Choosing the Right Grip for You
The decision between "over" (double overhand or hook) or "under" (as part of a mixed grip) comes down to your primary objective for the deadlift:
- For Grip Strength Development & Symmetrical Training: Prioritize the double overhand grip for as long as possible. Use chalk.
- For Maximal Strength & Competitive Powerlifting: The mixed grip is the most common and effective choice for lifting the absolute heaviest weight. Remember to alternate your supinated hand and be mindful of bicep health.
- For High Performance & Symmetrical Heavy Lifting (without mixed grip risks): Master the hook grip. It offers superior security with symmetrical loading.
- For Training Volume Beyond Grip Limits: Utilize lifting straps after your warm-up or first working sets, or for specific accessory work.
- Avoid: The double underhand (supinated) grip for heavy deadlifts due to significant injury risk.
Conclusion
There is no single "best" grip for deadlifts; rather, there are optimal choices based on your goals and the specific demands of the lift.
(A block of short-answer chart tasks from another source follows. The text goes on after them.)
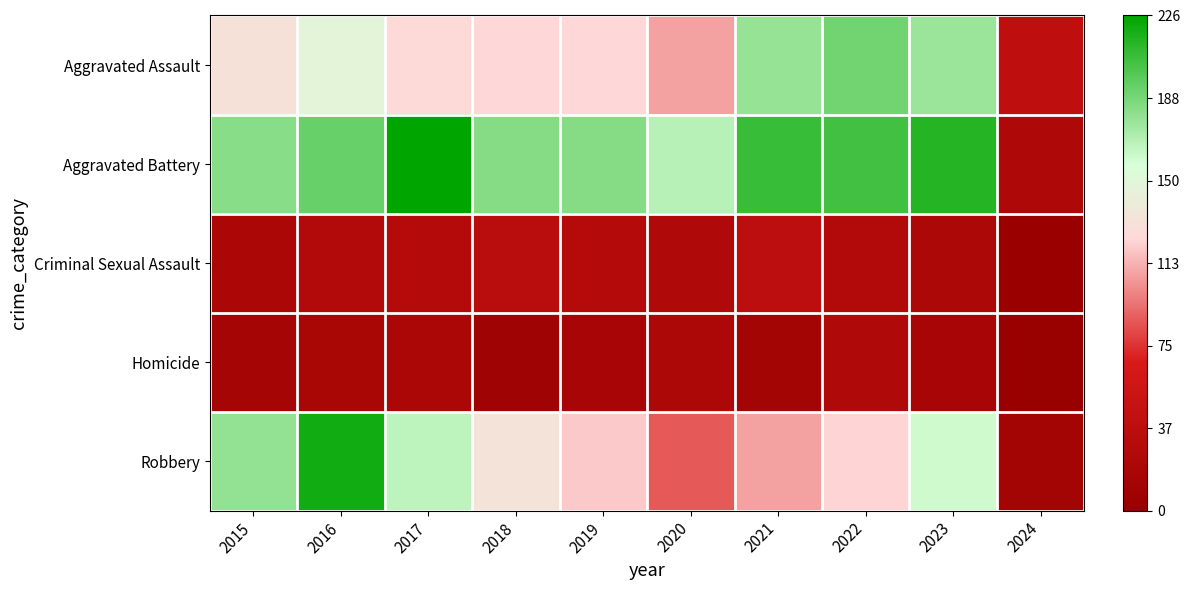

Reading right to left, list all the values displayed in this chart.

Aggravated Assault: 2024=40	2023=177	2022=190	2021=179	2020=108	2019=124	2018=124	2017=126	2016=149	2015=132
Aggravated Battery: 2024=23	2023=214	2022=205	2021=208	2020=168	2019=184	2018=184	2017=226	2016=193	2015=183
Criminal Sexual Assault: 2024=2	2023=22	2022=27	2021=38	2020=25	2019=30	2018=35	2017=30	2016=28	2015=21
Homicide: 2024=1	2023=16	2022=24	2021=12	2020=22	2019=16	2018=8	2017=20	2016=18	2015=15
Robbery: 2024=12	2023=161	2022=123	2021=108	2020=87	2019=120	2018=134	2017=166	2016=220	2015=180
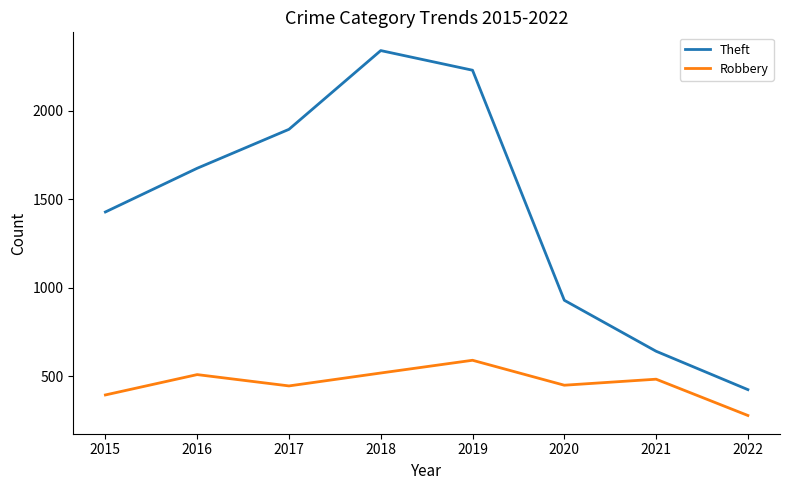

List the series in order of their peak value, lowest first.

Robbery, Theft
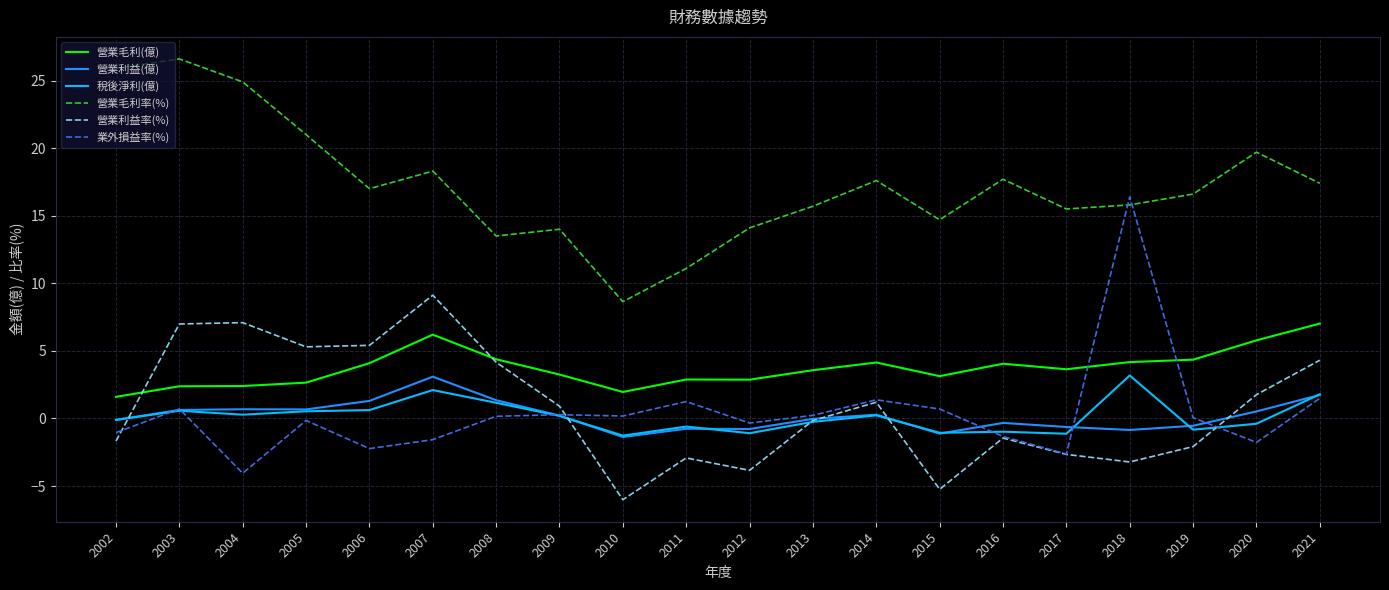

What is the difference between the maximum and minimum values in the 營業毛利率(%) series?

18.0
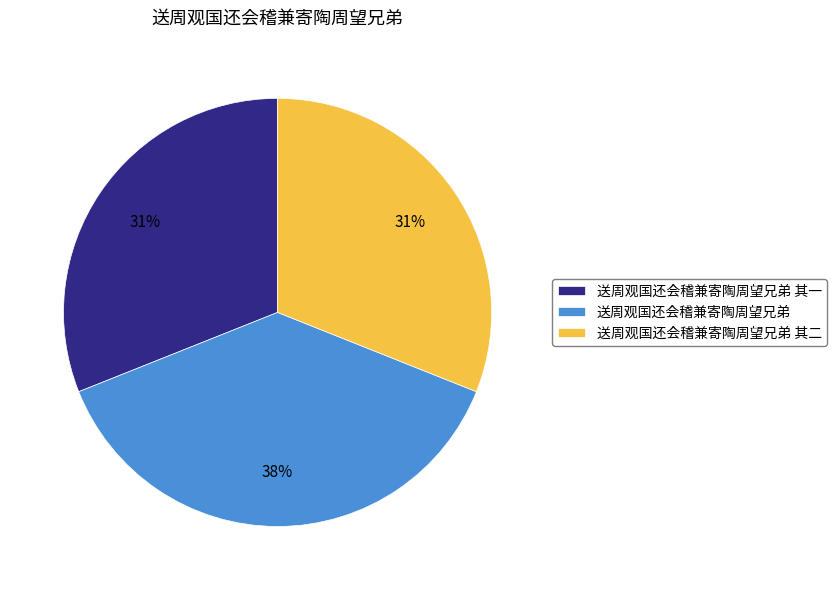

The 送周观国还会稽兼寄陶周望兄弟 slice represents 38% of the pie. True or false?

True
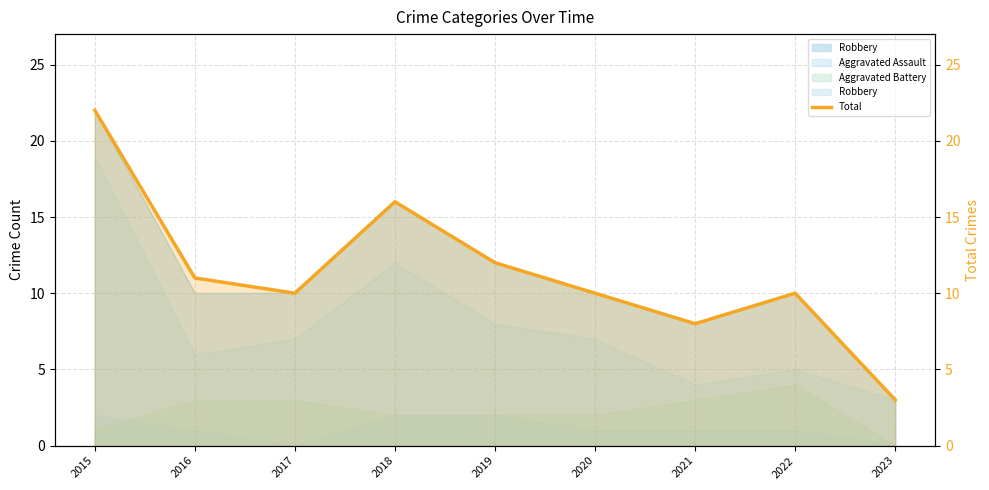

Read the value at 2020, to the nearest 10.

10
A well-rounded training approach often involves using different grips strategically: the double overhand for building foundational grip strength and technique, the mixed grip for maximal lifts, and potentially the hook grip for a strong, symmetrical alternative. Always prioritize proper form and safety to maximize the benefits of this powerful exercise while minimizing risk.
Key Takeaways
- The optimal deadlift grip is not universal; it depends on your goals, the load, and the specific lift variation.
- The double overhand grip is best for building grip strength and symmetrical loading, suitable for lighter sets and technique focus.
- The mixed grip allows for lifting heavier loads but introduces bicep tear risk and potential rotational imbalances, requiring careful use.
- The hook grip provides extreme security and symmetrical loading without bicep risk, but requires adaptation due to initial thumb discomfort.
- The double underhand grip is generally not recommended for deadlifts due to severe bicep and shoulder stress and high injury risk.
Frequently Asked Questions
What are the primary grip types used for deadlifts?
The main grip types for deadlifts are the double overhand grip, the mixed (alternating) grip, and the hook grip, with the double underhand grip generally not recommended for this exercise.
Which deadlift grip is best for developing overall grip strength?
The double overhand grip is the most challenging for holding heavy weight, making it excellent for developing intrinsic grip strength in the forearms and hands.
What are the risks associated with using a mixed grip for deadlifts?
The mixed grip can introduce slight rotational torque on the spine and significantly increases the risk of a bicep tear in the supinated arm, especially under heavy load.
Why is the double underhand grip not recommended for deadlifts?
The double underhand grip is not recommended for deadlifts due to the immense and unnatural stress it places on the biceps and anterior shoulders, leading to a very high risk of bicep tears.
When should I consider using lifting straps for deadlifts?
Lifting straps are useful for training target muscles beyond your grip capacity, for high-repetition sets where grip fatigue is a limit, or for rehabilitative purposes, but should be used strategically to avoid hindering natural grip strength development.